■ Your objective
The response must reproduce every record below without alteration.

Stored data:
--- START ---
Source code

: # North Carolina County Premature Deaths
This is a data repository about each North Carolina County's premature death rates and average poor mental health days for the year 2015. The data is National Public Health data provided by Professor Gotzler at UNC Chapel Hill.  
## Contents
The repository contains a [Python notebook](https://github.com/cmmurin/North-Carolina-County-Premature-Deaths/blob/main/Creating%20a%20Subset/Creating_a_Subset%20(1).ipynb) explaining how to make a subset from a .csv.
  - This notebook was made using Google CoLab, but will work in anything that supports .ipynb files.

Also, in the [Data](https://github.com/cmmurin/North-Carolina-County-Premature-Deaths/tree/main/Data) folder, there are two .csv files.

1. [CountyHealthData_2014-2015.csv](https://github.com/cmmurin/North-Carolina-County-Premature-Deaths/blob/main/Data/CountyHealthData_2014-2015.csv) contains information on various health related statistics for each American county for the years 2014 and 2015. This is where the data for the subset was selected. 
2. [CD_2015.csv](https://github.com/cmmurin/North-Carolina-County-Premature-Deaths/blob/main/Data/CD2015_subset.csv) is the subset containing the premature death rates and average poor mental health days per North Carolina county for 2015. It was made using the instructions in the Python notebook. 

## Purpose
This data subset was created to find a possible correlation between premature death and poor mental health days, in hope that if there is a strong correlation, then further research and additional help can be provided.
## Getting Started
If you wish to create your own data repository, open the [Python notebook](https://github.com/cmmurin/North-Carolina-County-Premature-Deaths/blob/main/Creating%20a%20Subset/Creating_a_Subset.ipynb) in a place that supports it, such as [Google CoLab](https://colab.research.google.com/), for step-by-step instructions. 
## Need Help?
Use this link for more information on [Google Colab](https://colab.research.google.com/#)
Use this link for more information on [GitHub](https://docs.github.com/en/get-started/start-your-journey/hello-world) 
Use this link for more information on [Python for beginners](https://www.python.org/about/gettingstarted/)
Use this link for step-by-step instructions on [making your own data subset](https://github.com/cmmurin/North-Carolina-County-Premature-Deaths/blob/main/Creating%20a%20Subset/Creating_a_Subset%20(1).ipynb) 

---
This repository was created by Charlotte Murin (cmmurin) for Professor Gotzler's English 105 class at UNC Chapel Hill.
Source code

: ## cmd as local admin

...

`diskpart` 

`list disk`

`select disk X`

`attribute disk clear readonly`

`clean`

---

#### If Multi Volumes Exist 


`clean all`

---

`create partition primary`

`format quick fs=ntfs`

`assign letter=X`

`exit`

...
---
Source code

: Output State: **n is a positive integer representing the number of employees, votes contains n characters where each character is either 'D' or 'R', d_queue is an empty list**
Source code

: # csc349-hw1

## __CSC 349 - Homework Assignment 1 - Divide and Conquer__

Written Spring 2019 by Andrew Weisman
--- END ---
■ Solution to this exercise
Source code

: # North Carolina County Premature Deaths
This is a data repository about each North Carolina County's premature death rates and average poor mental health days for the year 2015. The data is National Public Health data provided by Professor Gotzler at UNC Chapel Hill.  
## Contents
The repository contains a [Python notebook](https://github.com/cmmurin/North-Carolina-County-Premature-Deaths/blob/main/Creating%20a%20Subset/Creating_a_Subset%20(1).ipynb) explaining how to make a subset from a .csv.
  - This notebook was made using Google CoLab, but will work in anything that supports .ipynb files.

Also, in the [Data](https://github.com/cmmurin/North-Carolina-County-Premature-Deaths/tree/main/Data) folder, there are two .csv files.

1. [CountyHealthData_2014-2015.csv](https://github.com/cmmurin/North-Carolina-County-Premature-Deaths/blob/main/Data/CountyHealthData_2014-2015.csv) contains information on various health related statistics for each American county for the years 2014 and 2015. This is where the data for the subset was selected. 
2. [CD_2015.csv](https://github.com/cmmurin/North-Carolina-County-Premature-Deaths/blob/main/Data/CD2015_subset.csv) is the subset containing the premature death rates and average poor mental health days per North Carolina county for 2015. It was made using the instructions in the Python notebook. 

## Purpose
This data subset was created to find a possible correlation between premature death and poor mental health days, in hope that if there is a strong correlation, then further research and additional help can be provided.
## Getting Started
If you wish to create your own data repository, open the [Python notebook](https://github.com/cmmurin/North-Carolina-County-Premature-Deaths/blob/main/Creating%20a%20Subset/Creating_a_Subset.ipynb) in a place that supports it, such as [Google CoLab](https://colab.research.google.com/), for step-by-step instructions. 
## Need Help?
Use this link for more information on [Google Colab](https://colab.research.google.com/#)
Use this link for more information on [GitHub](https://docs.github.com/en/get-started/start-your-journey/hello-world) 
Use this link for more information on [Python for beginners](https://www.python.org/about/gettingstarted/)
Use this link for step-by-step instructions on [making your own data subset](https://github.com/cmmurin/North-Carolina-County-Premature-Deaths/blob/main/Creating%20a%20Subset/Creating_a_Subset%20(1).ipynb) 

---
This repository was created by Charlotte Murin (cmmurin) for Professor Gotzler's English 105 class at UNC Chapel Hill.
Source code

: ## cmd as local admin

...

`diskpart` 

`list disk`

`select disk X`

`attribute disk clear readonly`

`clean`

---

#### If Multi Volumes Exist 


`clean all`

---

`create partition primary`

`format quick fs=ntfs`

`assign letter=X`

`exit`

...
---
Source code

: Output State: **n is a positive integer representing the number of employees, votes contains n characters where each character is either 'D' or 'R', d_queue is an empty list**
Source code

: # csc349-hw1

## __CSC 349 - Homework Assignment 1 - Divide and Conquer__

Written Spring 2019 by Andrew Weisman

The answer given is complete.